=== Work to be completed ===
Reprint the entries without altering anything.

=== Material provided ===
++++++++++++++++++++

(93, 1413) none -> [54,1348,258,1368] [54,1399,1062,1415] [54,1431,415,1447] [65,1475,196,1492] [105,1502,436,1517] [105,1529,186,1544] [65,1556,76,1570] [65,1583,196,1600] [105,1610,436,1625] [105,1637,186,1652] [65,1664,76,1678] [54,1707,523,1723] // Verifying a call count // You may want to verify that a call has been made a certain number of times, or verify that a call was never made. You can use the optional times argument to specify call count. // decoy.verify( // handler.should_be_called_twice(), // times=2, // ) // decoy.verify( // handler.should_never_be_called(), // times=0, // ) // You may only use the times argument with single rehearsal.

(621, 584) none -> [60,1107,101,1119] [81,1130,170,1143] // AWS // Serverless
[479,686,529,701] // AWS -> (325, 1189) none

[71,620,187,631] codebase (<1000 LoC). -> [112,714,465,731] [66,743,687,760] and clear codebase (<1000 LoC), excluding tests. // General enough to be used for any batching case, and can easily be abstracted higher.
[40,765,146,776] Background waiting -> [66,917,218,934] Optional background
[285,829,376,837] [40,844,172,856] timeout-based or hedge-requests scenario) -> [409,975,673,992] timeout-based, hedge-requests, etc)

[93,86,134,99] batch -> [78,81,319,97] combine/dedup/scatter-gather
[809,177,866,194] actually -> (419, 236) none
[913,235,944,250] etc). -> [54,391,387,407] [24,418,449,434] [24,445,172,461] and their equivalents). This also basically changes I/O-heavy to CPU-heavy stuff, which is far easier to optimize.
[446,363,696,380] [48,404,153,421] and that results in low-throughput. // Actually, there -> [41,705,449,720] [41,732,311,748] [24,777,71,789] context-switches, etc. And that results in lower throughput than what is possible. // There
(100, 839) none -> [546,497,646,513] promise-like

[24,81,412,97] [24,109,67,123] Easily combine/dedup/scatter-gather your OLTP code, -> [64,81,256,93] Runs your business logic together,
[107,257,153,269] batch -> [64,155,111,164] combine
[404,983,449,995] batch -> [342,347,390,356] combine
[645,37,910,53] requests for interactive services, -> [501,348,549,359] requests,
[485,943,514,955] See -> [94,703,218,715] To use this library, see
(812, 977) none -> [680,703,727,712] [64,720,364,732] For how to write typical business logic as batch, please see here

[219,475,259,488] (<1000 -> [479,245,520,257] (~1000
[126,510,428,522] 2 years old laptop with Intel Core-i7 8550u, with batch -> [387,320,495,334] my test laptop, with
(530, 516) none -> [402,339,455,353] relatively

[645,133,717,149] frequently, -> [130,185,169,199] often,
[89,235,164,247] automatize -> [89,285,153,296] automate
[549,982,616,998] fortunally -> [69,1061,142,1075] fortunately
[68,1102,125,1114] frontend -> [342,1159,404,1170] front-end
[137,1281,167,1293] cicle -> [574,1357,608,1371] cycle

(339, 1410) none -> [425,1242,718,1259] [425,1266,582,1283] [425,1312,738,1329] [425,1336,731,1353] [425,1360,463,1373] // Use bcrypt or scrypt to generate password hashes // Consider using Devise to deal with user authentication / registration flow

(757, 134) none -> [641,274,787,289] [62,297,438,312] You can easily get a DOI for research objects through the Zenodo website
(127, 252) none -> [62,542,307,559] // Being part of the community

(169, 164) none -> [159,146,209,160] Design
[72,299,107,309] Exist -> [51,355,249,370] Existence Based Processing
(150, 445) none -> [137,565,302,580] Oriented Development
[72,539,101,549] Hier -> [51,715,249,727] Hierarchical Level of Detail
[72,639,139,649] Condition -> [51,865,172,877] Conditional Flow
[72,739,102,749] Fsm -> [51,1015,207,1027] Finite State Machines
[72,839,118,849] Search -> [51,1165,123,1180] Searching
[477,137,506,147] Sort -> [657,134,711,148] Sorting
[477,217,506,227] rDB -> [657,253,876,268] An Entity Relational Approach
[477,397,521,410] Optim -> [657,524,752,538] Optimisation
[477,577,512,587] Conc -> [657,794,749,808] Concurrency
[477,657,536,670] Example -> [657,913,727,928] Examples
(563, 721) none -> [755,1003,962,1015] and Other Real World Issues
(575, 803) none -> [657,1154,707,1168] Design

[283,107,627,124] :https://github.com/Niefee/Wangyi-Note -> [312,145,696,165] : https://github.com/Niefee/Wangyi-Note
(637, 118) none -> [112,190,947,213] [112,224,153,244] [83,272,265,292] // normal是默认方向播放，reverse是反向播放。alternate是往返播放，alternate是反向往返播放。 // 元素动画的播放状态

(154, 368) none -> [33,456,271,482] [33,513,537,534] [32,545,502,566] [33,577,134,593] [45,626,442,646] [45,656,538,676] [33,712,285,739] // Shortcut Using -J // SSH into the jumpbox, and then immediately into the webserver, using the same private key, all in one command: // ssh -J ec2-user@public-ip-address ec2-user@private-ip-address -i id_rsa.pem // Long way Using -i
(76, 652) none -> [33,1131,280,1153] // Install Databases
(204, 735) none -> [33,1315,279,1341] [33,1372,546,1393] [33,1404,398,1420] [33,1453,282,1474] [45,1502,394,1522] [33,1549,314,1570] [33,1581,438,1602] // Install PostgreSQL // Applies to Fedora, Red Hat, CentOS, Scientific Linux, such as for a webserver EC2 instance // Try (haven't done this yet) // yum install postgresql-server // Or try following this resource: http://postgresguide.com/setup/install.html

++++++++++++++++++++

=== Your solution ===
(93, 1413) none -> [54,1348,258,1368] [54,1399,1062,1415] [54,1431,415,1447] [65,1475,196,1492] [105,1502,436,1517] [105,1529,186,1544] [65,1556,76,1570] [65,1583,196,1600] [105,1610,436,1625] [105,1637,186,1652] [65,1664,76,1678] [54,1707,523,1723] // Verifying a call count // You may want to verify that a call has been made a certain number of times, or verify that a call was never made. You can use the optional times argument to specify call count. // decoy.verify( // handler.should_be_called_twice(), // times=2, // ) // decoy.verify( // handler.should_never_be_called(), // times=0, // ) // You may only use the times argument with single rehearsal.

(621, 584) none -> [60,1107,101,1119] [81,1130,170,1143] // AWS // Serverless
[479,686,529,701] // AWS -> (325, 1189) none

[71,620,187,631] codebase (<1000 LoC). -> [112,714,465,731] [66,743,687,760] and clear codebase (<1000 LoC), excluding tests. // General enough to be used for any batching case, and can easily be abstracted higher.
[40,765,146,776] Background waiting -> [66,917,218,934] Optional background
[285,829,376,837] [40,844,172,856] timeout-based or hedge-requests scenario) -> [409,975,673,992] timeout-based, hedge-requests, etc)

[93,86,134,99] batch -> [78,81,319,97] combine/dedup/scatter-gather
[809,177,866,194] actually -> (419, 236) none
[913,235,944,250] etc). -> [54,391,387,407] [24,418,449,434] [24,445,172,461] and their equivalents). This also basically changes I/O-heavy to CPU-heavy stuff, which is far easier to optimize.
[446,363,696,380] [48,404,153,421] and that results in low-throughput. // Actually, there -> [41,705,449,720] [41,732,311,748] [24,777,71,789] context-switches, etc. And that results in lower throughput than what is possible. // There
(100, 839) none -> [546,497,646,513] promise-like

[24,81,412,97] [24,109,67,123] Easily combine/dedup/scatter-gather your OLTP code, -> [64,81,256,93] Runs your business logic together,
[107,257,153,269] batch -> [64,155,111,164] combine
[404,983,449,995] batch -> [342,347,390,356] combine
[645,37,910,53] requests for interactive services, -> [501,348,549,359] requests,
[485,943,514,955] See -> [94,703,218,715] To use this library, see
(812, 977) none -> [680,703,727,712] [64,720,364,732] For how to write typical business logic as batch, please see here

[219,475,259,488] (<1000 -> [479,245,520,257] (~1000
[126,510,428,522] 2 years old laptop with Intel Core-i7 8550u, with batch -> [387,320,495,334] my test laptop, with
(530, 516) none -> [402,339,455,353] relatively

[645,133,717,149] frequently, -> [130,185,169,199] often,
[89,235,164,247] automatize -> [89,285,153,296] automate
[549,982,616,998] fortunally -> [69,1061,142,1075] fortunately
[68,1102,125,1114] frontend -> [342,1159,404,1170] front-end
[137,1281,167,1293] cicle -> [574,1357,608,1371] cycle

(339, 1410) none -> [425,1242,718,1259] [425,1266,582,1283] [425,1312,738,1329] [425,1336,731,1353] [425,1360,463,1373] // Use bcrypt or scrypt to generate password hashes // Consider using Devise to deal with user authentication / registration flow

(757, 134) none -> [641,274,787,289] [62,297,438,312] You can easily get a DOI for research objects through the Zenodo website
(127, 252) none -> [62,542,307,559] // Being part of the community

(169, 164) none -> [159,146,209,160] Design
[72,299,107,309] Exist -> [51,355,249,370] Existence Based Processing
(150, 445) none -> [137,565,302,580] Oriented Development
[72,539,101,549] Hier -> [51,715,249,727] Hierarchical Level of Detail
[72,639,139,649] Condition -> [51,865,172,877] Conditional Flow
[72,739,102,749] Fsm -> [51,1015,207,1027] Finite State Machines
[72,839,118,849] Search -> [51,1165,123,1180] Searching
[477,137,506,147] Sort -> [657,134,711,148] Sorting
[477,217,506,227] rDB -> [657,253,876,268] An Entity Relational Approach
[477,397,521,410] Optim -> [657,524,752,538] Optimisation
[477,577,512,587] Conc -> [657,794,749,808] Concurrency
[477,657,536,670] Example -> [657,913,727,928] Examples
(563, 721) none -> [755,1003,962,1015] and Other Real World Issues
(575, 803) none -> [657,1154,707,1168] Design

[283,107,627,124] :https://github.com/Niefee/Wangyi-Note -> [312,145,696,165] : https://github.com/Niefee/Wangyi-Note
(637, 118) none -> [112,190,947,213] [112,224,153,244] [83,272,265,292] // normal是默认方向播放，reverse是反向播放。alternate是往返播放，alternate是反向往返播放。 // 元素动画的播放状态

(154, 368) none -> [33,456,271,482] [33,513,537,534] [32,545,502,566] [33,577,134,593] [45,626,442,646] [45,656,538,676] [33,712,285,739] // Shortcut Using -J // SSH into the jumpbox, and then immediately into the webserver, using the same private key, all in one command: // ssh -J ec2-user@public-ip-address ec2-user@private-ip-address -i id_rsa.pem // Long way Using -i
(76, 652) none -> [33,1131,280,1153] // Install Databases
(204, 735) none -> [33,1315,279,1341] [33,1372,546,1393] [33,1404,398,1420] [33,1453,282,1474] [45,1502,394,1522] [33,1549,314,1570] [33,1581,438,1602] // Install PostgreSQL // Applies to Fedora, Red Hat, CentOS, Scientific Linux, such as for a webserver EC2 instance // Try (haven't done this yet) // yum install postgresql-server // Or try following this resource: http://postgresguide.com/setup/install.html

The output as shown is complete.